= Saved data entries =
§
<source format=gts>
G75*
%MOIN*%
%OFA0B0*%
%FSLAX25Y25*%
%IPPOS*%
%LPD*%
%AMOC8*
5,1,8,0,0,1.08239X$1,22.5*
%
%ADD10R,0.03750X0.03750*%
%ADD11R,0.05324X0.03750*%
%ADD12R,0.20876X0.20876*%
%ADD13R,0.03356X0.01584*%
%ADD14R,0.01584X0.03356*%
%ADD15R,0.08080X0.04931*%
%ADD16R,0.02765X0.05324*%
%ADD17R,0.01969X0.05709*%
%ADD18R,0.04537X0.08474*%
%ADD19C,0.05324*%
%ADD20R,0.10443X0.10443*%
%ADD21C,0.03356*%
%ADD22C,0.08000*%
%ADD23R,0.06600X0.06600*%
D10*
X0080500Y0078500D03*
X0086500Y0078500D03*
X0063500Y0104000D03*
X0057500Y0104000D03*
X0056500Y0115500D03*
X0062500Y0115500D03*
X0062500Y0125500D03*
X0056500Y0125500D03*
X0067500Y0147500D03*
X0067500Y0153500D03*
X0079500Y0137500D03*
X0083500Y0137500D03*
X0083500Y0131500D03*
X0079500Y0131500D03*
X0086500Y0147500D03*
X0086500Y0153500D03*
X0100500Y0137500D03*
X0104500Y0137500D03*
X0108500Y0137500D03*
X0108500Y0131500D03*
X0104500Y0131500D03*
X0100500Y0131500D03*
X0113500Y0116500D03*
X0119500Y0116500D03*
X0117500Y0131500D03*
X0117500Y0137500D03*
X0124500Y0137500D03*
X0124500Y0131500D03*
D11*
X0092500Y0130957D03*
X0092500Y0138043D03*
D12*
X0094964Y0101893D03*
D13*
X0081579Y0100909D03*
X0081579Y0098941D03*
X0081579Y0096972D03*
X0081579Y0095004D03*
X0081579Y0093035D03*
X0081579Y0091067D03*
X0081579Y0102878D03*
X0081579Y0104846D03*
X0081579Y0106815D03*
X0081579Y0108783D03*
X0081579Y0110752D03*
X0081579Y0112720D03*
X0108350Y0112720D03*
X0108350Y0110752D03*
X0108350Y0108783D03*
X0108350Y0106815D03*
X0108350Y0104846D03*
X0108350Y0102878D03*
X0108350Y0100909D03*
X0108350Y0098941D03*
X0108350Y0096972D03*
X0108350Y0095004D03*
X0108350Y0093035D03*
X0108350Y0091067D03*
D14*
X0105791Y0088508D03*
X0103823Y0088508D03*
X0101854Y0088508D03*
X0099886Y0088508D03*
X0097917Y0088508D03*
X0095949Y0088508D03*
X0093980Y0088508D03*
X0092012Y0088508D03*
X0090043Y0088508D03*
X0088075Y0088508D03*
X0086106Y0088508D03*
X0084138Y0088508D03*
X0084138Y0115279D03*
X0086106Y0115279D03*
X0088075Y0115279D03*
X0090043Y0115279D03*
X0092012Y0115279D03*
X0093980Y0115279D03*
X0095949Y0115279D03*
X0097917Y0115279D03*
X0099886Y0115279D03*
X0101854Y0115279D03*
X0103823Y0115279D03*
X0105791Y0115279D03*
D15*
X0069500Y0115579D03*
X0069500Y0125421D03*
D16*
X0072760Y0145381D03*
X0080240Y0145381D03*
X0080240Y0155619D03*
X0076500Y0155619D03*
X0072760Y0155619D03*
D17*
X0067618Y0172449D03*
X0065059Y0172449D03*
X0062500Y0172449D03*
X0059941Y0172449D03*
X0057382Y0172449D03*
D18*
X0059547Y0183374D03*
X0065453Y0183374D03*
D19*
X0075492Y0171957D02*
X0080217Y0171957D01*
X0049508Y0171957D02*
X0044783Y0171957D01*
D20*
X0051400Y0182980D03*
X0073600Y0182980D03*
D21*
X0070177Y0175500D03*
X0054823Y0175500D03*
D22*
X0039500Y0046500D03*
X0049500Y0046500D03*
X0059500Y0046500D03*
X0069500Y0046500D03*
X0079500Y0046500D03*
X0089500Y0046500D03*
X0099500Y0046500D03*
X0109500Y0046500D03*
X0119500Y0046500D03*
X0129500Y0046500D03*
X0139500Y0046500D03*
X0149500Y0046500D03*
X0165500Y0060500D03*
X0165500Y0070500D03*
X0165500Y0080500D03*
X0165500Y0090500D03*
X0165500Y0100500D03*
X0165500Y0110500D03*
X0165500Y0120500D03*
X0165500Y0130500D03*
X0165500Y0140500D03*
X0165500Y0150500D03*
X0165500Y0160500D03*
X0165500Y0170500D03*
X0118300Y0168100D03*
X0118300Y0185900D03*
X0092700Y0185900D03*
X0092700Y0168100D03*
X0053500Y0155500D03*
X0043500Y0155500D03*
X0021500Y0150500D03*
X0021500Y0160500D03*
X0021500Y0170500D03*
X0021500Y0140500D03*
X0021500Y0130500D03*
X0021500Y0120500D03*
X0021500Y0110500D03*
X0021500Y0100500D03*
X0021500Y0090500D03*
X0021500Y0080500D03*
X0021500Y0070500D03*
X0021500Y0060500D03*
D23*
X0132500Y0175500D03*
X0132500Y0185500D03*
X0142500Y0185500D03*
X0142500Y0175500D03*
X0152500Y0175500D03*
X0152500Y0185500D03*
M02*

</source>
§
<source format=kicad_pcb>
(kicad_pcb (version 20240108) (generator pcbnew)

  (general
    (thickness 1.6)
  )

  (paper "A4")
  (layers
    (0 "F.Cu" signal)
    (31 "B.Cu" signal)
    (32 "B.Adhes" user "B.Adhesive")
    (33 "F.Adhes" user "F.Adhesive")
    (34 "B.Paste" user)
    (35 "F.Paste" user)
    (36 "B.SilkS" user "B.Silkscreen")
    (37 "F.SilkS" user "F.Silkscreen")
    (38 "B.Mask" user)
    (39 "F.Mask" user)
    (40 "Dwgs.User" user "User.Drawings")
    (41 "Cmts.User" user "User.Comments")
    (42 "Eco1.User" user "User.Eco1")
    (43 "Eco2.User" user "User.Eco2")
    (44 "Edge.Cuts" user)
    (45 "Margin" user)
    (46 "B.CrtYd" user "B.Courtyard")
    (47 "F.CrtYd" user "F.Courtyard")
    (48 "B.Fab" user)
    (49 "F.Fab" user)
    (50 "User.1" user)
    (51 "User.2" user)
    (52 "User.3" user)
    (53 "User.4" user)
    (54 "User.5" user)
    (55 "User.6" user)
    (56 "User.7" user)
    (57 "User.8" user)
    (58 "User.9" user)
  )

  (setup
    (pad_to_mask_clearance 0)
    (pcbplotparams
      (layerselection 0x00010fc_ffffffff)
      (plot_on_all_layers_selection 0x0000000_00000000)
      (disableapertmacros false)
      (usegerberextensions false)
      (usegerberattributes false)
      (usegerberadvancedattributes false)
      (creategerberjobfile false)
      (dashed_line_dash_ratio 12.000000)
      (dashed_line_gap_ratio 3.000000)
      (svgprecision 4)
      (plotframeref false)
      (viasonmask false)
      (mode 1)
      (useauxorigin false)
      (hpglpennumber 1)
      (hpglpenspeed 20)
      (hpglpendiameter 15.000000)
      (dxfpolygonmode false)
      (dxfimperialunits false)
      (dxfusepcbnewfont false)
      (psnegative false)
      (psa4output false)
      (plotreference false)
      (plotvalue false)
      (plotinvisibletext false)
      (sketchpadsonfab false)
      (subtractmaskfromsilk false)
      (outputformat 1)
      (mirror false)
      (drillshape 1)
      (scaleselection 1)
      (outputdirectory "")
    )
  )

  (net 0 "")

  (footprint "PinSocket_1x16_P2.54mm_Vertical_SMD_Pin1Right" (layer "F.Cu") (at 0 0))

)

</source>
§
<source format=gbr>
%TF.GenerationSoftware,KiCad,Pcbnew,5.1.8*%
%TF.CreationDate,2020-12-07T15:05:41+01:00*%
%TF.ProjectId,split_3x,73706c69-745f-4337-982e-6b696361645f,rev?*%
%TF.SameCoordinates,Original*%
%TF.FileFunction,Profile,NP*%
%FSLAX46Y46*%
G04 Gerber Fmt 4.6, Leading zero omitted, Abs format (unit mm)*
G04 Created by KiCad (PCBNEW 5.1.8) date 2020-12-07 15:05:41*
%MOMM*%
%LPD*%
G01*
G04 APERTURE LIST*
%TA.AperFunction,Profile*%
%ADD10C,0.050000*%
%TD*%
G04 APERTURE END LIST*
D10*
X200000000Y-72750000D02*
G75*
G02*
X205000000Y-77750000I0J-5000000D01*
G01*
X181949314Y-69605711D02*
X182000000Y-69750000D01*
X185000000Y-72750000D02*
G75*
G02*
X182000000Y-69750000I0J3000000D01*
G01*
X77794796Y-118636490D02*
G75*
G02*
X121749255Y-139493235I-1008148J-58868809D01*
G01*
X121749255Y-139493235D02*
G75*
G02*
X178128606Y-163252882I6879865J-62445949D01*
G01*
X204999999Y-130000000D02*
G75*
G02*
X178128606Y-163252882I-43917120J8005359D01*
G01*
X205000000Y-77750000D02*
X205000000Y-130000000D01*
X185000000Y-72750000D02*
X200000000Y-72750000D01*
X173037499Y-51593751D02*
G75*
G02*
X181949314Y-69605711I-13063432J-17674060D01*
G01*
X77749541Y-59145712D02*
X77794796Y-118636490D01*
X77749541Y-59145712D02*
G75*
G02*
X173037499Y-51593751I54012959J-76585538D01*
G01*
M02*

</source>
§
= Task description =
Could you copy every line in the records that holds "Adhes"?

= Task answer =
    (32 "B.Adhes" user "B.Adhesive")
    (33 "F.Adhes" user "F.Adhesive")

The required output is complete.